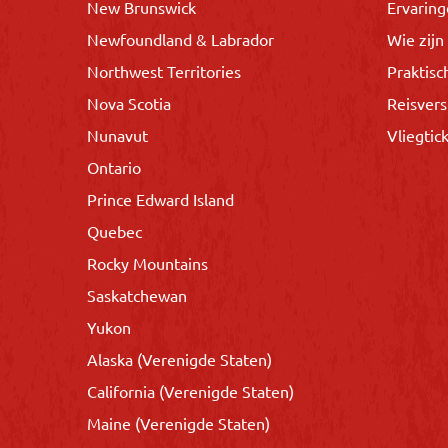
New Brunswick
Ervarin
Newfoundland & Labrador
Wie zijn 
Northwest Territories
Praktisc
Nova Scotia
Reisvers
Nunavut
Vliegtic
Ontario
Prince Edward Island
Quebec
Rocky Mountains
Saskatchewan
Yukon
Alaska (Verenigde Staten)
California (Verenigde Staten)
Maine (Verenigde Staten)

- WHAT THE EXERCISE ASKS -
Leaving out all pictures, transcribe the listing exactly.

- ANSWER TO THIS EXERCISE -
New Brunswick
Ervarin
Newfoundland & Labrador
Wie zijn 
Northwest Territories
Praktisc
Nova Scotia
Reisvers
Nunavut
Vliegtic
Ontario
Prince Edward Island
Quebec
Rocky Mountains
Saskatchewan
Yukon
Alaska (Verenigde Staten)
California (Verenigde Staten)
Maine (Verenigde Staten)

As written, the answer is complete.